If you were to research on your own, you would see just how flawed both the doctrines and policies of the Jehovah’s Witnesses are. But you refuse to look outside your own circle of influence because you are scared. You have been told that anything that contradicts how these men interpret the Bible is wrong, and anything that disproves their policies is Apostate. How could you logically consider or evaluate what they’re asking you to do while doing it? It is literally impossible.
And I know you think they have done so much for you. But let’s consider what has really happened since you joined. You had a rough past and decided to clean it up in your late 20s. Some people told you they would help you out if you followed a few simple rules. The rules weren’t simple, but then they promised everlasting life. That’s kind of ridiculous, if you think about it, but you were told you could bring your children so long as you raised them to love Jehovah. They raped your youngest, turned your middle child into a pretentious asshole, turned your oldest into a stranger. They punished you when you had proof of your spiritual cleanliness, and you took it.
This leads me to believe that you are scared, tired, and possibly defeated. You have spent over half of your life investing in a lie, and to acknowledge it now would break everything you know. They are your support system and your social life. You traded your family, higher education, career advancement, and financial security for this.
I know what it’s like to leave and have almost no one.
I was disfellowshipped after years of sexual abuse, and later reinstated so that my mom would talk to me. They punished me for being a victim. They do this often.
It’s been fourteen years since I’ve stepped foot in a Kingdom Hall.
JWs have their own vocabulary for everything. You’re not allowed to call it “going to church.” It’s not a church. It’s a Kingdom Hall. Sigh.
And the truth is, the only reason you’d ever find me back in one is to confront the elders about their abuse, or to convince people to leave. That’s right Mom, I’m the worst thing you could ever imagine. I’m an Apostate, and I’m proud of it.
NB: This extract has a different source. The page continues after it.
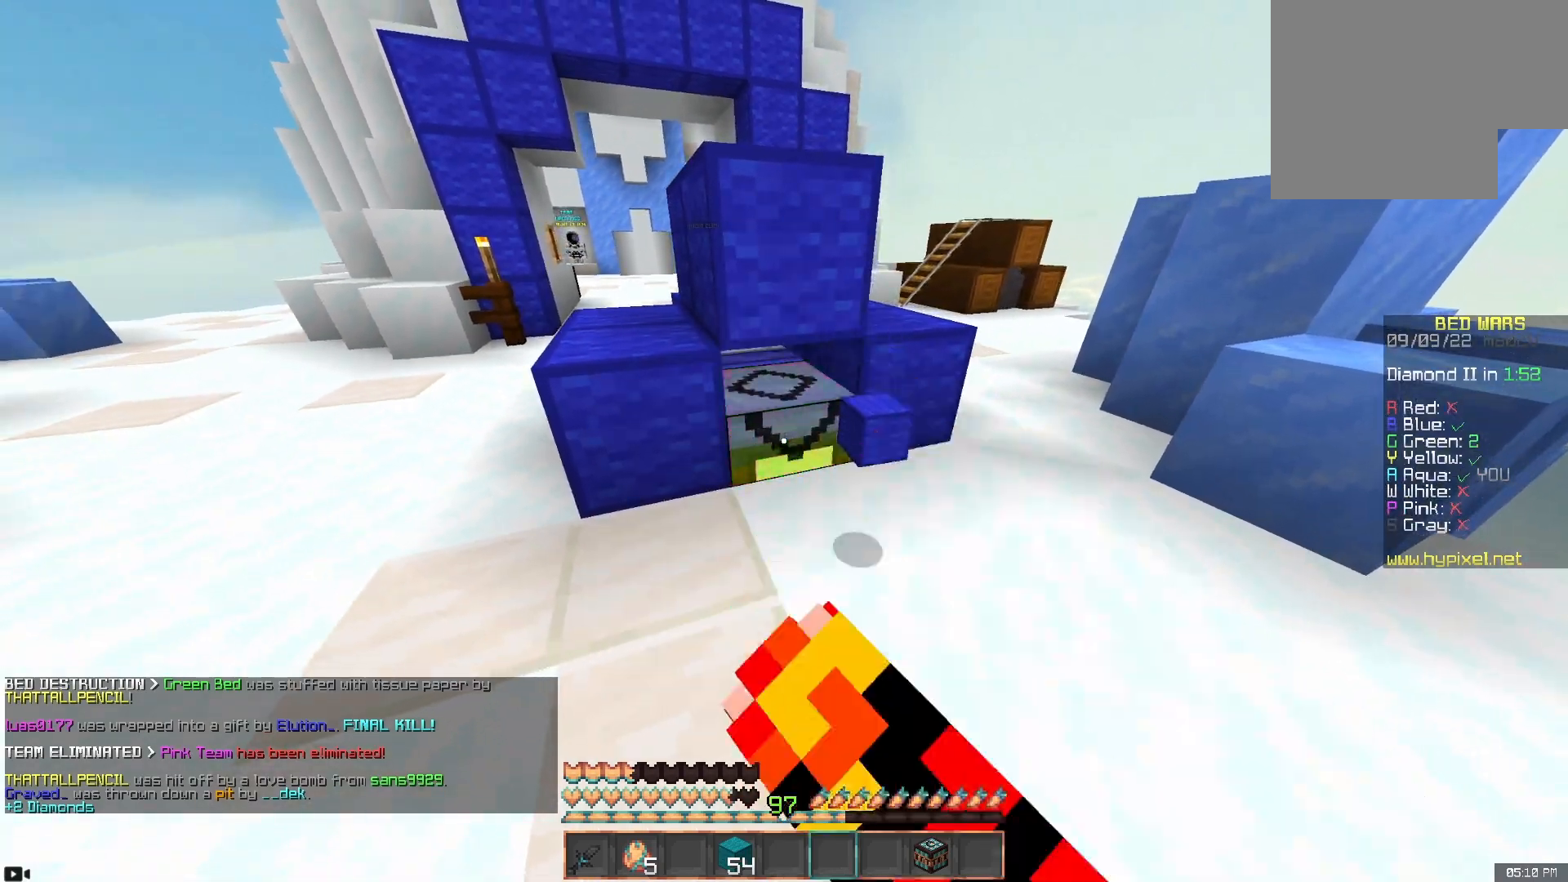
{"keys": ["s"], "mouse": [], "events": [[117, "w", "down"], [283, "d", "down"], [300, "mouse_left", "up"], [417, "w", "up"], [467, "s", "down"], [500, "d", "up"]]}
I know that means you’re probably going to chose Jehovah’s Witnesses over me, again. I understand why you’d do that, but I want you to know that I will always love you and hold out hope that you break free. That you realize these are just men, without any real connection to God.
I hope that someday you will be proud of me. I hope you will understand what a fantastic daughter you raised. How strong and tenacious I am, how fiercely I fight for what I believe in, and how much I love you.